Rhume, fièvre, toux, maux de ventre… Les petits maux de l’enfance sont fréquents. Mais quand faut-il vraiment consulter un professionnel de santé ? Tous les jeunes parents se posent la question. Il est parfois difficile de faire la part des choses entre un petit bobo bénin et une situation qui nécessite un avis médical.

La plupart du temps, ces petits maux passent seuls. Un rhume léger, un mal de gorge, ou une petite fièvre peuvent se gérer à la maison. Le pédiatre Bertrand Chevallier rappelle qu’« un enfant en bonne santé peut avoir jusqu’à 8 infections ORL par an sans que ce soit anormal ». Le système immunitaire des plus jeunes est encore en apprentissage. Ces épisodes sont donc courants, surtout en collectivité.

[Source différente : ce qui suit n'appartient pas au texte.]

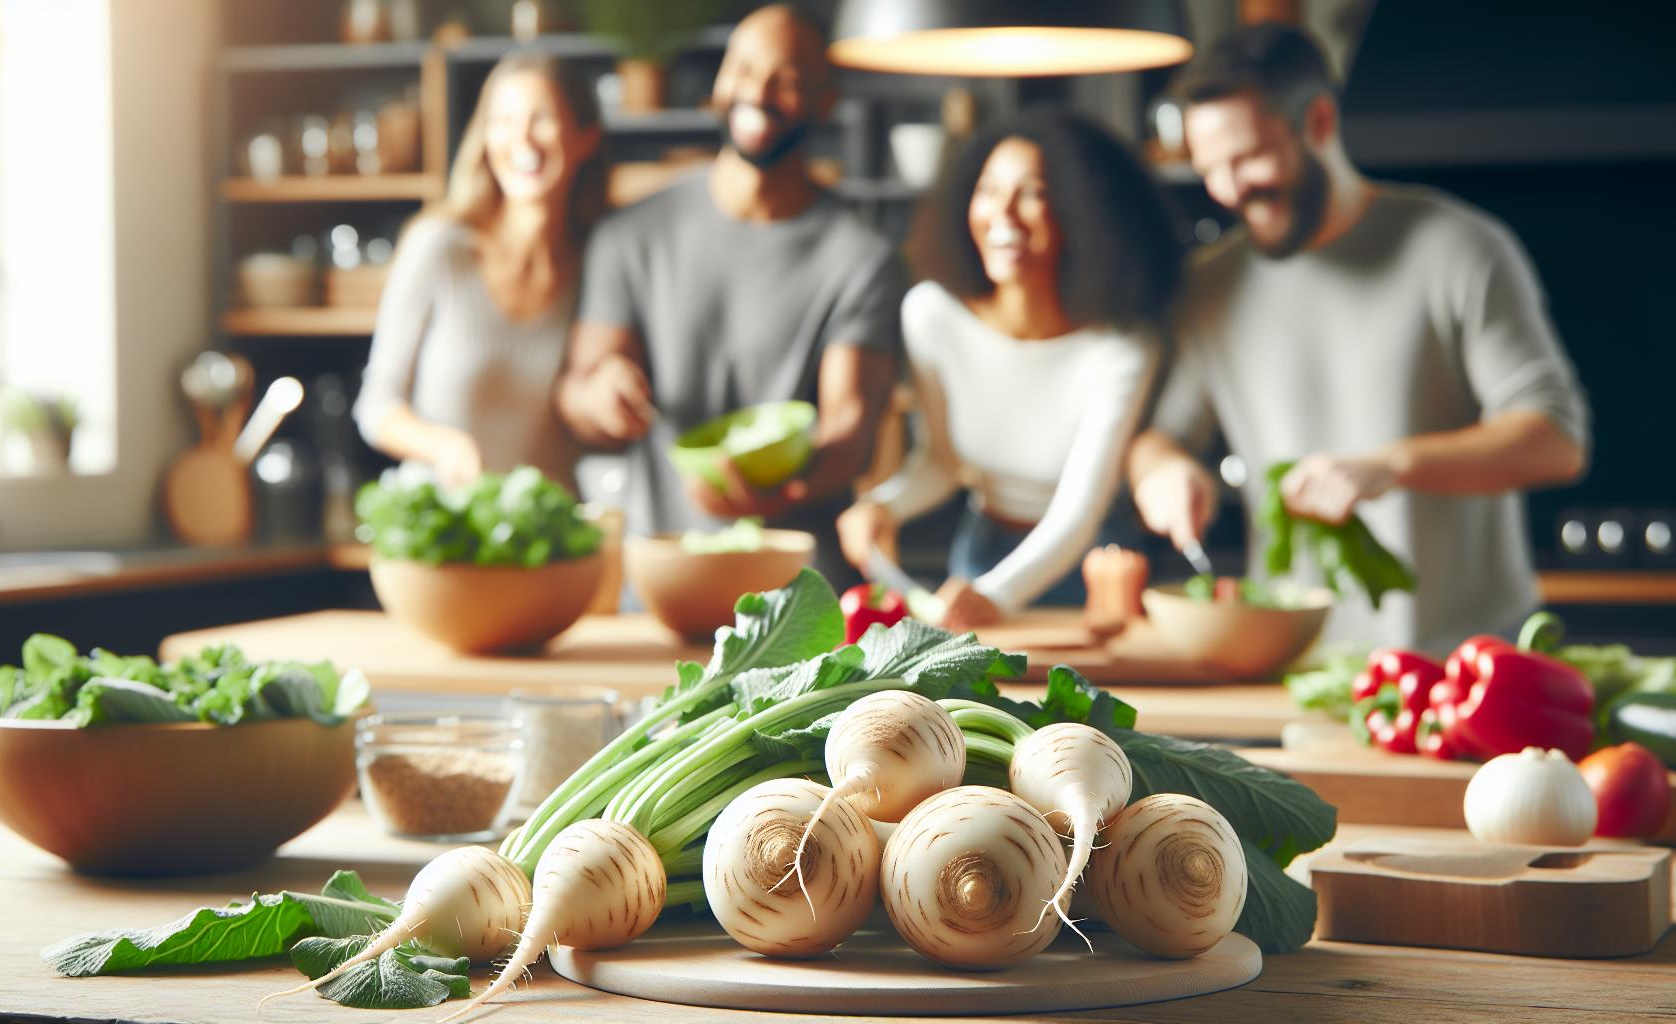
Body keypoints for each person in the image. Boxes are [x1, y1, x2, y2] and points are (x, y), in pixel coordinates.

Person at [1127, 23, 1589, 651]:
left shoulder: (1460, 248)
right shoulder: (1212, 284)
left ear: (1318, 121)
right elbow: (1160, 438)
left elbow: (1556, 440)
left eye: (1249, 159)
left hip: (1474, 658)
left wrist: (1390, 464)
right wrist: (1164, 471)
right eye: (1211, 169)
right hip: (1297, 660)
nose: (1229, 190)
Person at [552, 5, 903, 578]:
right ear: (718, 81)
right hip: (665, 576)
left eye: (786, 79)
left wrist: (781, 493)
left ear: (825, 101)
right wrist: (603, 395)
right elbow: (576, 393)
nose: (757, 92)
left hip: (804, 589)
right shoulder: (631, 234)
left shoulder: (863, 258)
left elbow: (850, 431)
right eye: (742, 69)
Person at [836, 110, 1180, 630]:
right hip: (980, 555)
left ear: (1082, 213)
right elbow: (942, 462)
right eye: (988, 190)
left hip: (1097, 569)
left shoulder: (1122, 346)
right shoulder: (932, 315)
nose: (1003, 214)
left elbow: (1078, 514)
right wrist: (882, 507)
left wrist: (996, 594)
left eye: (1032, 193)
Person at [355, 55, 606, 489]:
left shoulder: (599, 265)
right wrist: (443, 446)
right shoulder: (439, 247)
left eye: (541, 118)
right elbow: (375, 408)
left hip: (545, 537)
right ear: (485, 138)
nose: (521, 138)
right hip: (444, 528)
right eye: (502, 121)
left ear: (586, 137)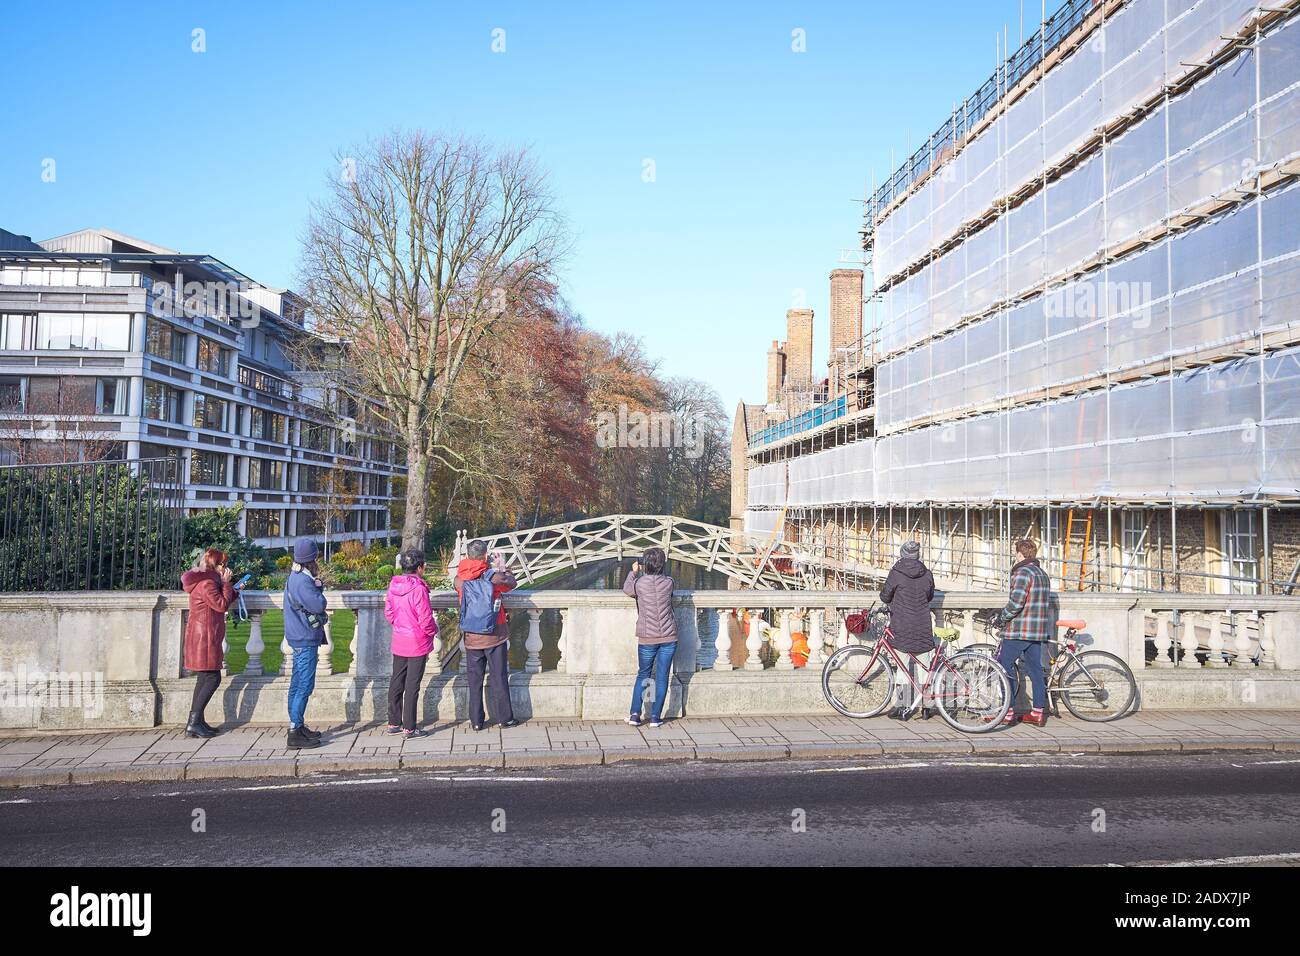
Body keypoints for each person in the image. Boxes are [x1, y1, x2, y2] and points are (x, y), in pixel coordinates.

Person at [455, 540, 520, 732]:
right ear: (485, 556)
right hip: (494, 634)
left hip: (472, 636)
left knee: (474, 681)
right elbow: (511, 583)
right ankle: (504, 719)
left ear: (467, 555)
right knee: (499, 677)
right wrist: (503, 568)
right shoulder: (492, 577)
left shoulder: (459, 579)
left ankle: (476, 721)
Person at [994, 538, 1054, 726]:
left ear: (1019, 553)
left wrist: (1001, 618)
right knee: (1036, 670)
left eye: (1015, 552)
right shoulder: (1042, 574)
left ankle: (1007, 712)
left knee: (1004, 666)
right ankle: (1037, 712)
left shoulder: (1022, 573)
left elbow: (1016, 604)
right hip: (1037, 630)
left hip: (1019, 630)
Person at [180, 548, 237, 738]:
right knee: (213, 678)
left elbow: (221, 598)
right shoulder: (206, 584)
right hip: (204, 638)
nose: (225, 568)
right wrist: (227, 584)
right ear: (215, 565)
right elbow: (221, 604)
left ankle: (197, 722)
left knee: (205, 678)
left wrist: (233, 589)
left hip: (202, 637)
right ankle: (194, 723)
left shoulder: (206, 581)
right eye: (223, 564)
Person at [879, 540, 937, 721]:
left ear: (902, 554)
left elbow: (885, 595)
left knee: (903, 668)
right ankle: (927, 706)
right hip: (922, 624)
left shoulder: (896, 573)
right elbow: (930, 596)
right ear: (917, 555)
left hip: (902, 625)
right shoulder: (926, 574)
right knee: (925, 667)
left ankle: (902, 705)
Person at [384, 547, 437, 738]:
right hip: (417, 642)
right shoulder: (419, 589)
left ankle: (393, 722)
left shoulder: (393, 585)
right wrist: (433, 631)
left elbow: (389, 613)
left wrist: (400, 625)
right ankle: (409, 727)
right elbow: (425, 619)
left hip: (400, 638)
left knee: (397, 681)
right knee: (412, 685)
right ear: (420, 567)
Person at [622, 547, 677, 728]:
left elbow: (627, 589)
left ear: (645, 564)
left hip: (647, 637)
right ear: (662, 565)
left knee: (643, 674)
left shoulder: (639, 584)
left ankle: (635, 715)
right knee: (661, 677)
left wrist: (633, 571)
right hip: (669, 636)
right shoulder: (669, 582)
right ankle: (655, 717)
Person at [283, 537, 328, 749]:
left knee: (296, 683)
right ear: (312, 559)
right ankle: (294, 731)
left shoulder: (296, 576)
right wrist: (319, 589)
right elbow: (318, 605)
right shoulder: (303, 581)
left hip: (297, 635)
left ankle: (298, 726)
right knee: (304, 686)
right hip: (304, 636)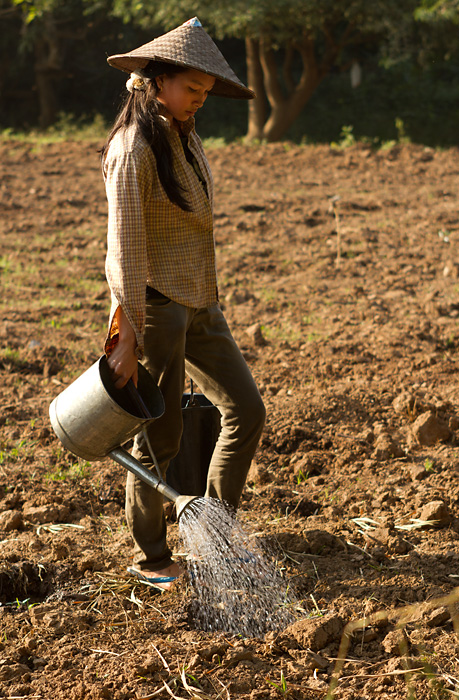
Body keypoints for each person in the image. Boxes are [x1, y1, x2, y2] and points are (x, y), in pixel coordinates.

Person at [101, 18, 266, 591]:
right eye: (193, 88)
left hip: (201, 304)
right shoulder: (133, 148)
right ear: (158, 79)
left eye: (205, 92)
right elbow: (125, 247)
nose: (201, 99)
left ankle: (214, 533)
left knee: (247, 410)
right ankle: (152, 556)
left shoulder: (183, 134)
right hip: (156, 310)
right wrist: (127, 336)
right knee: (159, 440)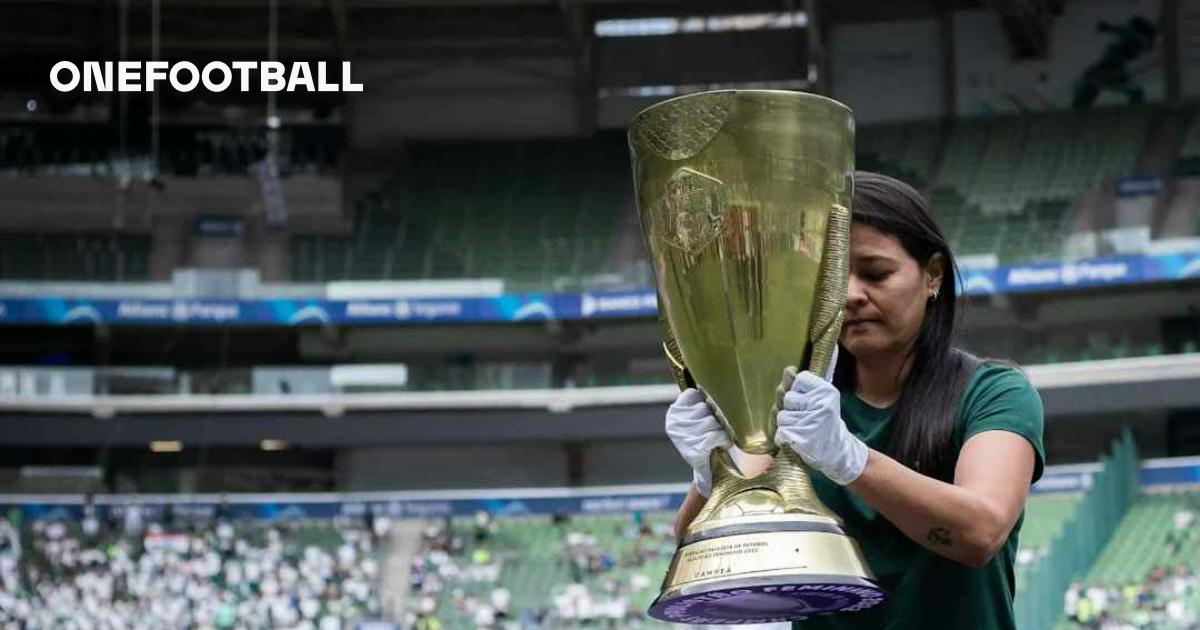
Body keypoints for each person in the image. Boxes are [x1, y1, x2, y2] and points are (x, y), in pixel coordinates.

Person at [666, 172, 1045, 630]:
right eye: (827, 278)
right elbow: (696, 548)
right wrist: (712, 473)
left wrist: (848, 458)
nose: (848, 296)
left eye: (876, 273)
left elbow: (981, 532)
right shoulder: (793, 404)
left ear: (933, 275)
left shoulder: (993, 392)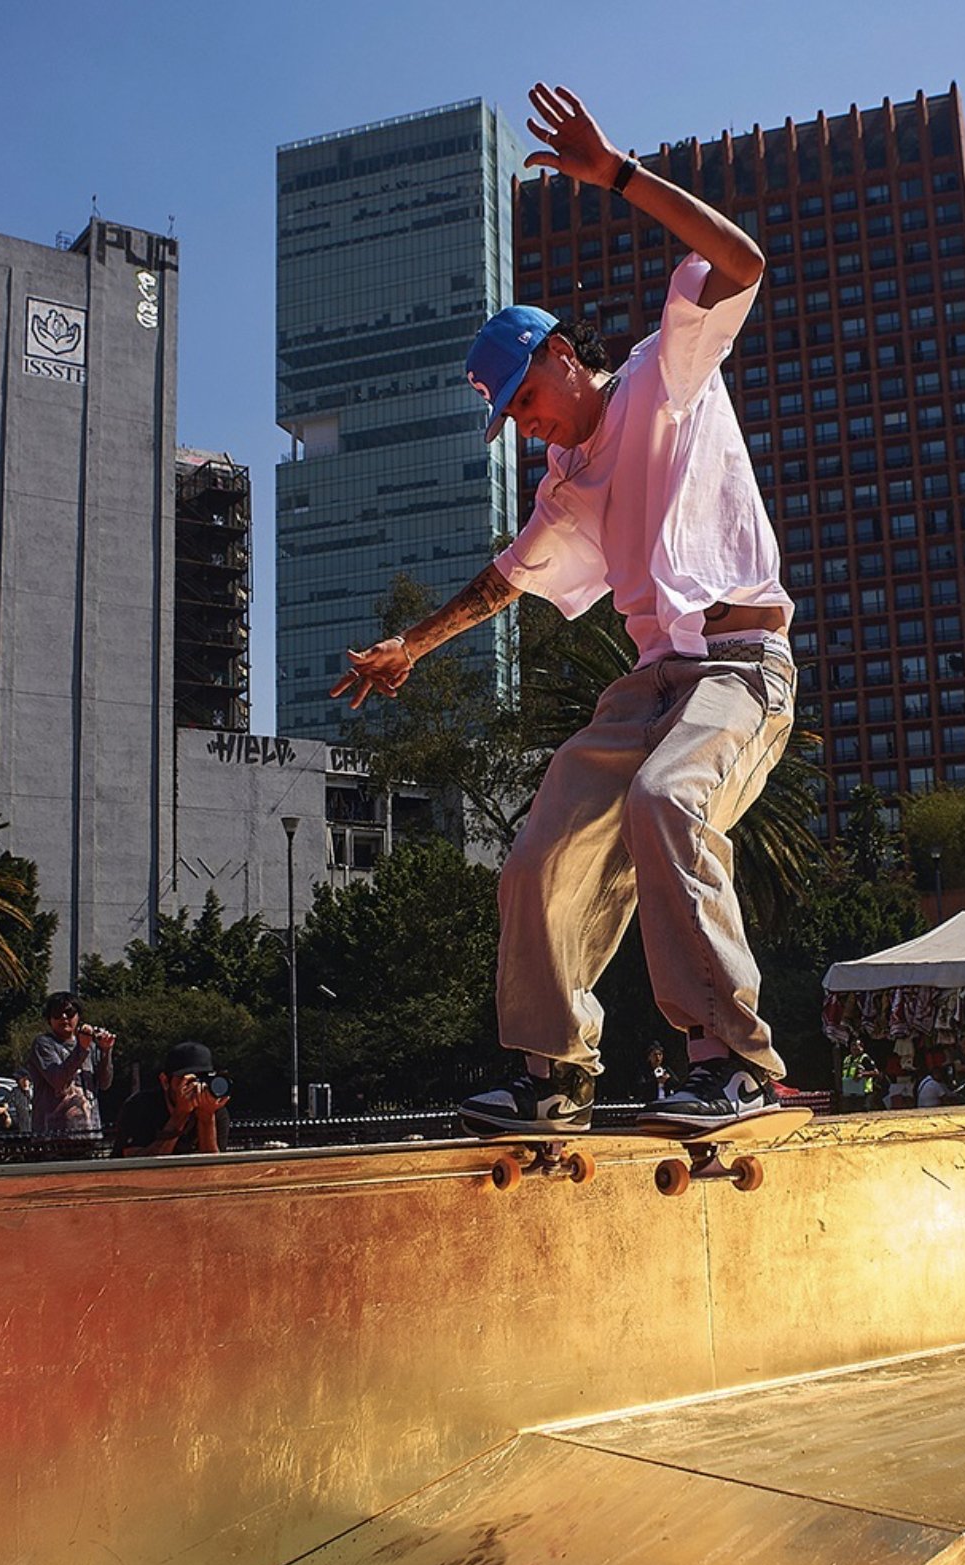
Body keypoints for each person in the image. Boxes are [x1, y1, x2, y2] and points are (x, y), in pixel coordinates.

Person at [334, 83, 794, 1138]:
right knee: (540, 852)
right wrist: (410, 645)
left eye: (526, 401)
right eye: (512, 421)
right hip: (648, 683)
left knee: (666, 803)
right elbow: (503, 580)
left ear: (556, 355)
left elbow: (741, 264)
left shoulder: (660, 375)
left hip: (737, 668)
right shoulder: (561, 489)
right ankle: (553, 1071)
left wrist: (618, 175)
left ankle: (730, 1061)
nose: (528, 426)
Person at [112, 1041, 230, 1157]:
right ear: (165, 1081)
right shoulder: (139, 1107)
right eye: (186, 1081)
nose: (195, 1086)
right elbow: (139, 1166)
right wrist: (180, 1115)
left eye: (202, 1079)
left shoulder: (215, 1110)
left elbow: (213, 1168)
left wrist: (207, 1118)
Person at [24, 993, 114, 1139]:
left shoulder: (90, 1046)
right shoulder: (43, 1044)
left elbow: (105, 1083)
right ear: (49, 1019)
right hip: (53, 1137)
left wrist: (106, 1051)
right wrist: (82, 1050)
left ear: (78, 1016)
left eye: (70, 1012)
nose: (64, 1017)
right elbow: (58, 1080)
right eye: (57, 1014)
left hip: (89, 1133)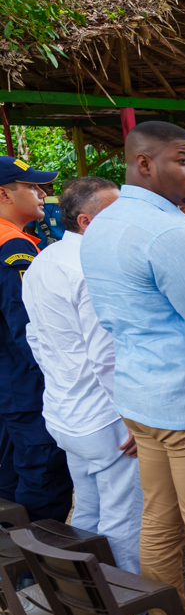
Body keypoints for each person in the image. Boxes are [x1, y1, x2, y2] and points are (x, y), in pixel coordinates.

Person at [81, 123, 185, 612]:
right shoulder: (171, 233)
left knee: (159, 523)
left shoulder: (101, 224)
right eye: (184, 160)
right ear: (144, 163)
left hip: (141, 398)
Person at [21, 177, 142, 571]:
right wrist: (132, 417)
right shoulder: (92, 267)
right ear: (87, 221)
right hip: (103, 415)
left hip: (65, 409)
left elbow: (34, 337)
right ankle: (129, 614)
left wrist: (62, 380)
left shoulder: (45, 259)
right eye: (116, 211)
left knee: (89, 511)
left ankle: (90, 601)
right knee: (123, 519)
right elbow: (106, 354)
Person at [1, 156, 73, 524]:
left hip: (8, 385)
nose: (43, 193)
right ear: (4, 194)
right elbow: (27, 329)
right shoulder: (13, 248)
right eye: (32, 186)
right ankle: (34, 576)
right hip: (24, 387)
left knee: (8, 479)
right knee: (42, 479)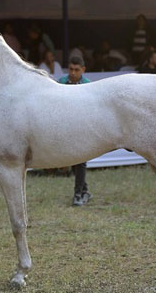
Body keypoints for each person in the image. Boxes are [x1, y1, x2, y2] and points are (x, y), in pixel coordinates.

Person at [58, 57, 93, 206]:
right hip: (65, 127)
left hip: (82, 128)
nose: (73, 72)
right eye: (71, 69)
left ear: (83, 70)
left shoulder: (89, 85)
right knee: (74, 160)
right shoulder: (60, 82)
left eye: (76, 70)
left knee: (80, 161)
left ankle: (78, 194)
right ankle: (85, 191)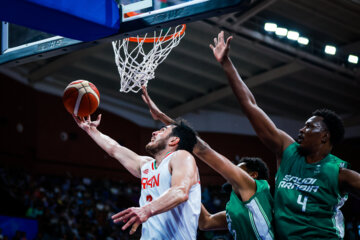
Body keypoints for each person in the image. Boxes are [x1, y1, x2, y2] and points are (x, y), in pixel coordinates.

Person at [210, 31, 360, 239]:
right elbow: (251, 106)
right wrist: (226, 64)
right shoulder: (287, 152)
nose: (301, 130)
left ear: (324, 136)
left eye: (309, 127)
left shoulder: (340, 173)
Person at [141, 86, 274, 240]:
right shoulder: (235, 211)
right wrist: (187, 185)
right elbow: (205, 222)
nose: (231, 173)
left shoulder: (255, 188)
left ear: (253, 175)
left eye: (239, 169)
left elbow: (203, 149)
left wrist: (163, 117)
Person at [73, 114, 201, 239]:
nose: (154, 133)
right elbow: (115, 149)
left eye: (162, 130)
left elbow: (180, 192)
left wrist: (146, 210)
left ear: (174, 140)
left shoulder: (182, 156)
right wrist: (91, 130)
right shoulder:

Mais certains signes doivent vous alerter. Une fièvre qui dépasse 39°C pendant plus de 48 heures, des vomissements répétés, un enfant très fatigué, qui refuse de boire ou de manger, sont des signaux à prendre au sérieux. De même, une douleur qui persiste ou qui s’intensifie mérite l’avis d’un médecin. L’Institut national de la santé et de la recherche médicale (Inserm) recommande de consulter rapidement en cas de comportement inhabituel, de pleurs incessants ou d’éruption cutanée inexpliquée.

Écoutez aussi votre instinct. Vous connaissez votre enfant mieux que personne. Si vous sentez que quelque chose « ne tourne pas rond », n’hésitez pas à demander un avis. Un professionnel saura vous rassurer ou prendre en charge ce qui nécessite de l’être.

Les consultations ne sont pas toujours synonymes de médicaments. Le rôle du médecin est aussi de vous accompagner, de surveiller l’évolution et de répondre à vos questions. Dans bien des cas, une simple surveillance suffit.

Enfin, pour éviter les complications, mieux vaut ne pas retarder une consultation quand un doute persiste. Savoir quand consulter s’apprend avec l’expérience. En cas de besoin, votre pédiatre, médecin traitant ou pharmacien peuvent être vos premiers interlocuteurs.

Gérer les petits maux du quotidien, c’est aussi apprendre à faire confiance à son jugement… tout en restant attentif aux signaux du corps de votre enfant.